Jean-Philippe Gorce devant l
Jean-Philippe Gorce devant l'emblème du bureau des victimes, un hoplite, guerrier grec chargé de protéger la population.

Jean-Philippe Gorce devant l'emblème du bureau des victimes, un hoplite, guerrier grec chargé de protéger la population.

Lorsqu’une femme victime de violences arrive dans un commissariat, l’expérience n’est pas toujours aisée. À Marseille, le bureau d’aide aux victimes, rattaché à la direction départementale de la sécurité publique, travaille depuis 2003 à améliorer l’accueil des personnes venues déposer plainte, et principalement des victimes de violences conjugales. À sa tête, le gardien de la paix Jean-Philippe Gorce assure vouloir accompagner “le moment traumatique qu’est la prise de plainte”. Avec son équipe de trois fonctionnaires, ils coordonnent l’action de psychologues et d’intervenants sociaux dans les commissariats, forment au quotidien leurs collègues policiers et font le lien avec les associations d’aide aux victimes. Il occupe donc un poste d’observation privilégié pour parler des violences faites aux femmes dans leur ensemble et de leur difficile prise en charge.

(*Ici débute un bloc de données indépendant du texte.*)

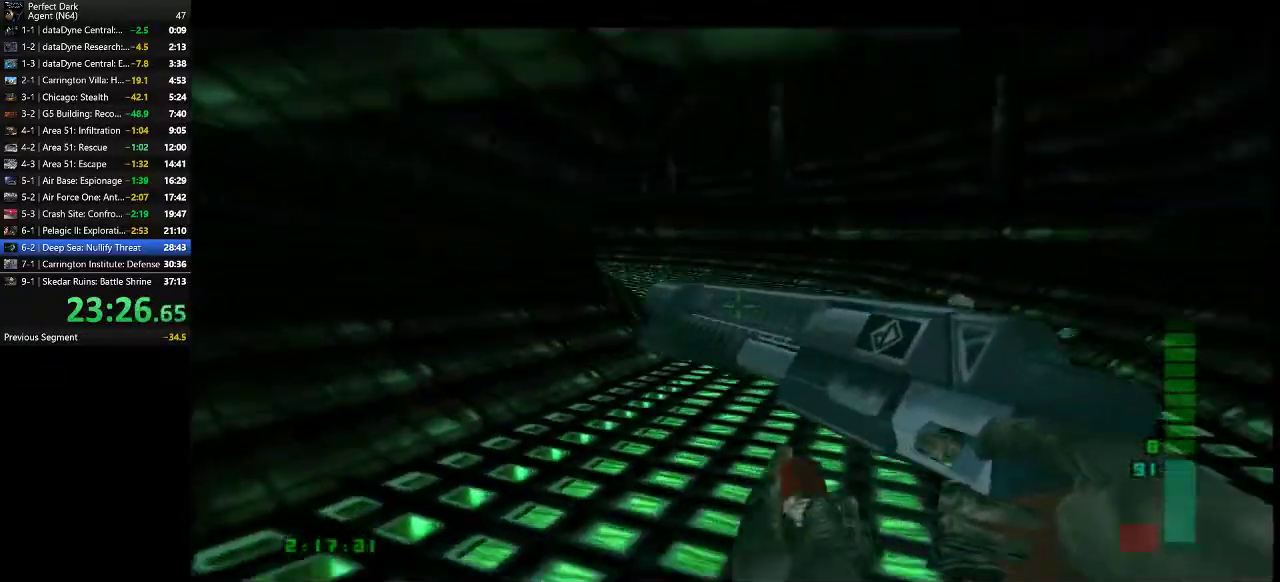
{"keys": [], "mouse": [], "events": [[300, "s", "up"]]}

Marsactu : cela a-t-il un sens à vos yeux de faire la différence entre les violences subies par les femmes dans l’espace privé et l’espace public ? 

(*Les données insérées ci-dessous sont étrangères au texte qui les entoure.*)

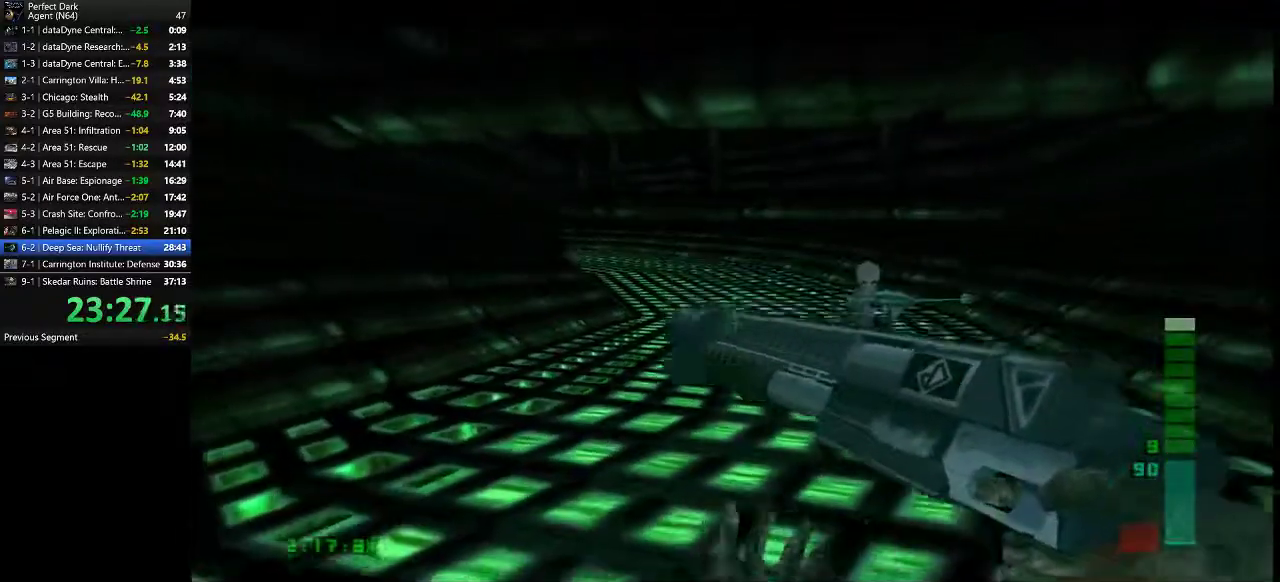
{"keys": ["a", "s"], "mouse": [], "events": [[133, "s", "down"], [217, "a", "down"]]}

Jean-Philippe Gorce : Les infractions à caractère sexuel surviennent dans les deux sphères. Mais à partir du moment où on prend une plainte, on n’est plus dans le domaine du public, on entre directement dans l’intimité de la personne. On sait que les agressions viennent souvent de proches, de l’entourage.

Ensuite, une différence entre une agression sexuelle et les violences conjugales, c’est la question de l’emprise. Dans le cas de violences conjugales, on va obligatoirement passer par des phases de rétractations. L’emprise exercée par le conjoint induit des comportements complexes à gérer, des retraits de plaintes, des absences lors de convocations… C’est pour cela qu’on fait des formations sur l’accueil des victimes pour les collègues qui prennent les plaintes dans les commissariats. On y précise ce que dit la loi, mais on travaille aussi sur la posture à avoir, ce qu’il faut dire ou ne pas dire. Et on évoque aussi beaucoup le phénomène de l’emprise, le processus d’infériorisation dans lequel la femme passe de sujet à objet, la spirale de la violence que cela implique avec les phases de pardon, de retour de la violence…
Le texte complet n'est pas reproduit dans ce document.